I sat down on the bed, stunned. Paralyzed. Then I cried. Exhaustion washed over me – physically, spiritually, and emotionally. It was a feeling I will never forget. Somehow, I managed to get in the car and head home, only to pull off just outside Kirksville to throw up. I ended up at home on the couch, unable to do anything for several days.
I soon realized I was experiencing grief, and more intensely than I ever had before. The life-threatening accident brought back all the feelings of relational loss I had experienced the previous several years. Honestly, I was mad at God. How did he expect me live life with people only for them to leave in some way? In that overwhelming moment, I truly wondered if God was asking too much.
As I’ve found myself having similar feelings of relational tension and loss this past year, it’s been comforting to think of the widow in 1 Kings. She was living in a time of drought. She was a single mom. She barely had enough food for one last meal. Yet the prophet Elijah shows up in town and asks her for something to eat. She explains her predicament. She’s gathering firewood to make one last loaf of bread for her and her son before they die. They have nothing left to give.
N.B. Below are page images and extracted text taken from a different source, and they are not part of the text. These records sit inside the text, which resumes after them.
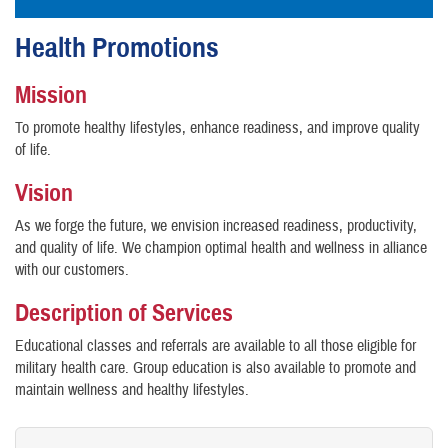
Health Promotions
Mission
To promote healthy lifestyles, enhance readiness, and improve quality
of life.
Vision
As we forge the future, we envision increased readiness, productivity,
and quality of life. We champion optimal health and wellness in alliance
with our customers.
Description of Services
Educational classes and referrals are available to all those eligible for
military health care. Group education is also available to promote and
maintain wellness and healthy lifestyles.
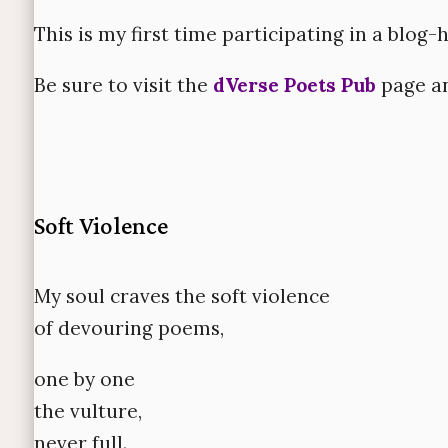
This is my first time participating in a blog-
Be sure to visit the
dVerse Poets Pub
page an
Soft Violence
My soul craves the soft violence
of devouring poems,
one by one
the vulture,
never full.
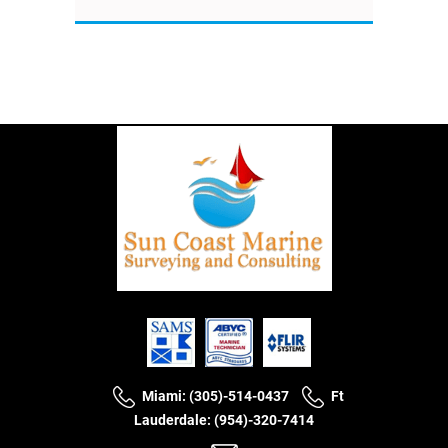
Miami: (305)-514-0437
Ft
Lauderdale: (954)-320-7414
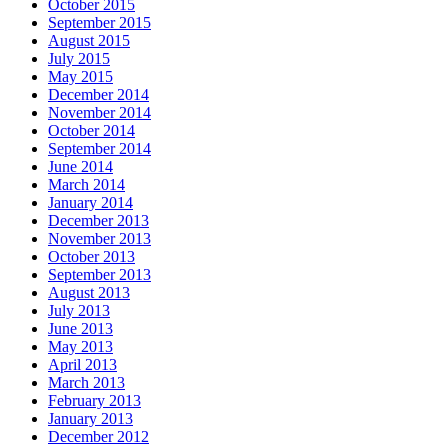
October 2015
September 2015
August 2015
July 2015
May 2015
December 2014
November 2014
October 2014
September 2014
June 2014
March 2014
January 2014
December 2013
November 2013
October 2013
September 2013
August 2013
July 2013
June 2013
May 2013
April 2013
March 2013
February 2013
January 2013
December 2012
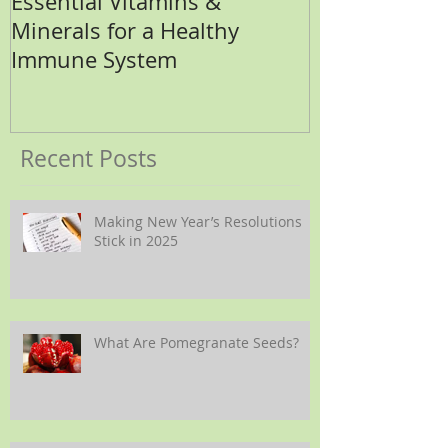
Essential Vitamins &
How Many Eg
Minerals for a Healthy
Immune System
Recent Posts
Making New Year’s Resolutions
Stick in 2025
What Are Pomegranate Seeds?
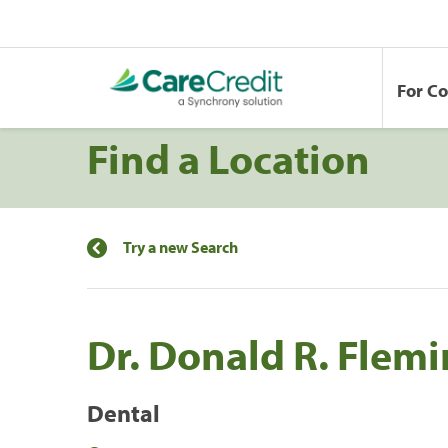
For C
Find a Location
Try a new Search
Dr. Donald R. Flem
Dental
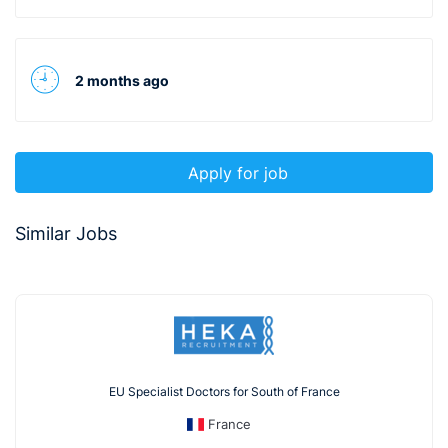
2 months ago
Apply for job
Similar Jobs
EU Specialist Doctors for South of France
France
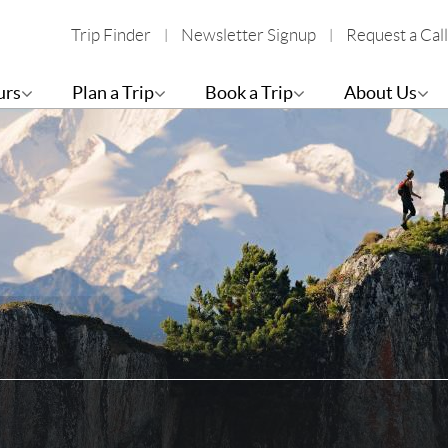
Trip Finder
Newsletter Signup
Request a Call
urs
Plan a Trip
Book a Trip
About Us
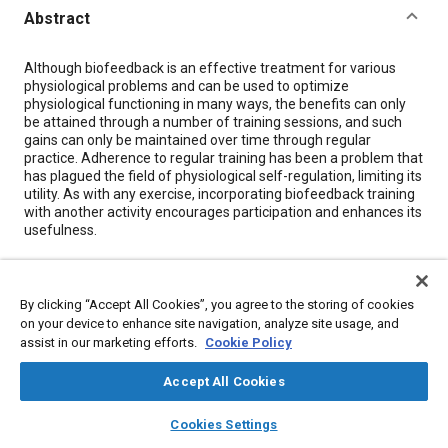
Abstract
Content
Although biofeedback is an effective treatment for various
physiological problems and can be used to optimize
physiological functioning in many ways, the benefits can only
be attained through a number of training sessions, and such
gains can only be maintained over time through regular
practice. Adherence to regular training has been a problem that
has plagued the field of physiological self-regulation, limiting its
utility. As with any exercise, incorporating biofeedback training
with another activity encourages participation and enhances its
usefulness.
Meta Tags
By clicking “Accept All Cookies”, you agree to the storing of cookies
on your device to enhance site navigation, analyze site usage, and
Topics
assist in our marketing efforts.
Cookie Policy
Education and training
Optimization
Accept All Cookies
Computer software and hardware
Simulators
layers
library_books
auto_awesome
home
search
campaign
help
Cookies Settings
Browse
My Library
SAE AI Chat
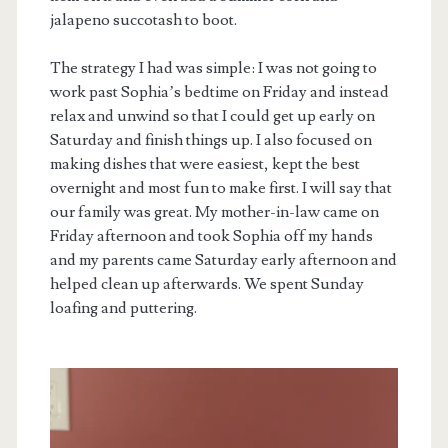
jalapeno succotash to boot.
The strategy I had was simple: I was not going to
work past Sophia’s bedtime on Friday and instead
relax and unwind so that I could get up early on
Saturday and finish things up. I also focused on
making dishes that were easiest, kept the best
overnight and most fun to make first. I will say that
our family was great. My mother-in-law came on
Friday afternoon and took Sophia off my hands
and my parents came Saturday early afternoon and
helped clean up afterwards. We spent Sunday
loafing and puttering.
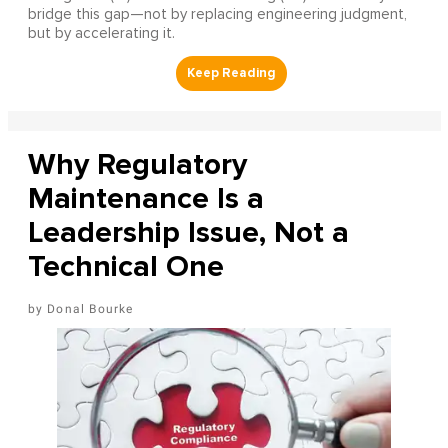
bridge this gap—not by replacing engineering judgment,
but by accelerating it.
Why Regulatory
Maintenance Is a
Leadership Issue, Not a
Technical One
Donal Bourke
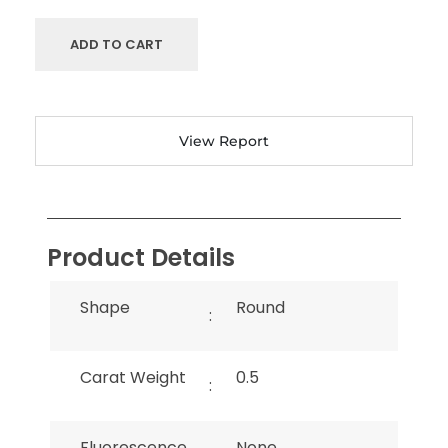
ADD TO CART
View Report
Product Details
Shape
Round
:
Carat Weight
0.5
:
Fluorescence
None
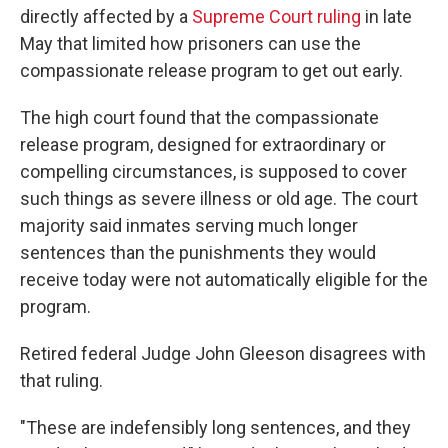
directly affected by a
Supreme Court ruling
in late
May that limited how prisoners can use the
compassionate release program to get out early.
The high court found that the compassionate
release program, designed for extraordinary or
compelling circumstances, is supposed to cover
such things as severe illness or old age. The court
majority said inmates serving much longer
sentences than the punishments they would
receive today were not automatically eligible for the
program.
Retired federal Judge John Gleeson disagrees with
that ruling.
"These are indefensibly long sentences, and they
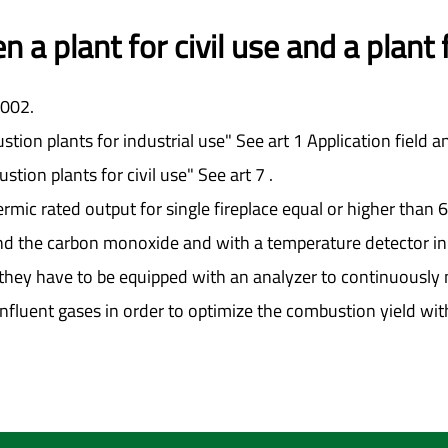
 a plant for civil use and a plant
2002.
stion plants for industrial use" See art 1 Application field an
stion plants for civil use" See art 7 .
hermic rated output for single fireplace equal or higher tha
d the carbon monoxide and with a temperature detector in 
 that they have to be equipped with an analyzer to continuou
fluent gases in order to optimize the combustion yield with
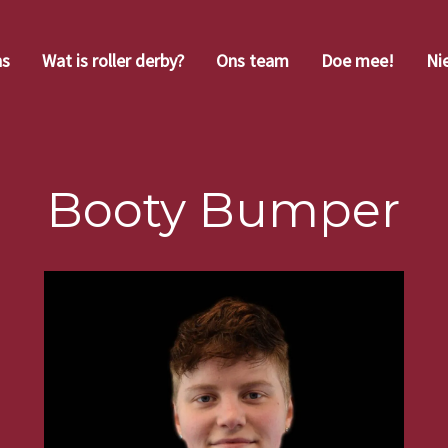
ns
Wat is roller derby?
Ons team
Doe mee!
Ni
Booty Bumper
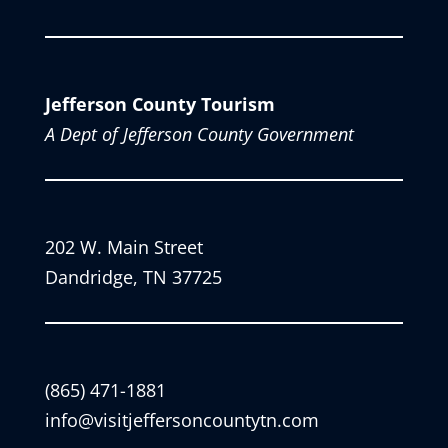
Jefferson County Tourism
A Dept of Jefferson County Government
202 W. Main Street
Dandridge, TN 37725
(865) 471-1881
info@visitjeffersoncountytn.com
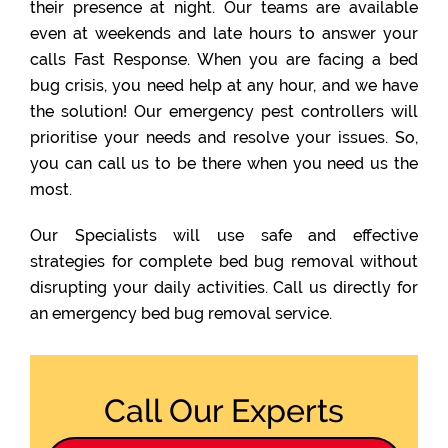
their presence at night. Our teams are available
even at weekends and late hours to answer your
calls Fast Response. When you are facing a bed
bug crisis, you need help at any hour, and we have
the solution! Our emergency pest controllers will
prioritise your needs and resolve your issues. So,
you can call us to be there when you need us the
most.
Our Specialists will use safe and effective
strategies for complete bed bug removal without
disrupting your daily activities. Call us directly for
an emergency bed bug removal service.
Call Our Experts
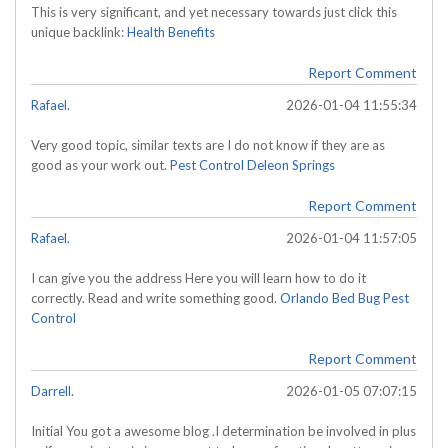
This is very significant, and yet necessary towards just click this
unique backlink:
Health Benefits
Report Comment
Rafael.
2026-01-04 11:55:34
Very good topic, similar texts are I do not know if they are as
good as your work out.
Pest Control Deleon Springs
Report Comment
Rafael.
2026-01-04 11:57:05
I can give you the address Here you will learn how to do it
correctly. Read and write something good.
Orlando Bed Bug Pest
Control
Report Comment
Darrell.
2026-01-05 07:07:15
Initial You got a awesome blog .I determination be involved in plus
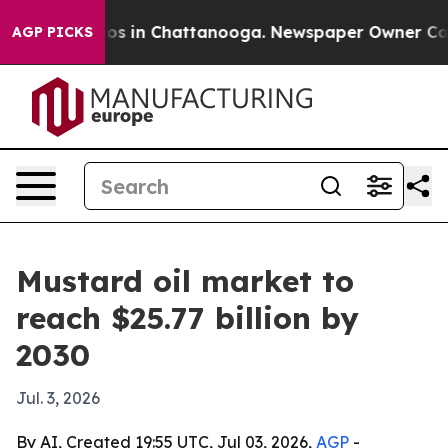
lapse
Chaos in Chattanooga. Newspaper Owner Calls th
AGP PICKS
Mustard oil market to
reach $25.77 billion by
2030
Jul. 3, 2026
By AI, Created 19:55 UTC, Jul 03, 2026,
AGP
-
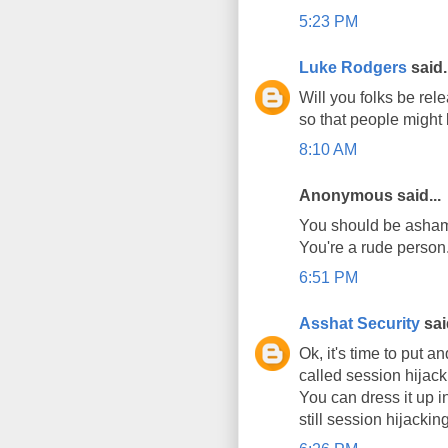
5:23 PM
Luke Rodgers
said.
Will you folks be rele
so that people might 
8:10 AM
Anonymous said...
You should be ashame
You're a rude person
6:51 PM
Asshat Security
said
Ok, it's time to put a
called session hijack
You can dress it up in
still session hijacking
Yet God makes a promise through Elijah. “Don’t worry about a thing,” he says, “Your jar of flour will not run out and your bottle of oil will not run dry.” In her grief, her pain, God promises just enough to sustain her. And he does. Day by day, he provides exactly what she needs.
I want to trust God like that.
What is your jar of flour today? What in your life needs filling up? Will you let go and trust God to provide for your needs today?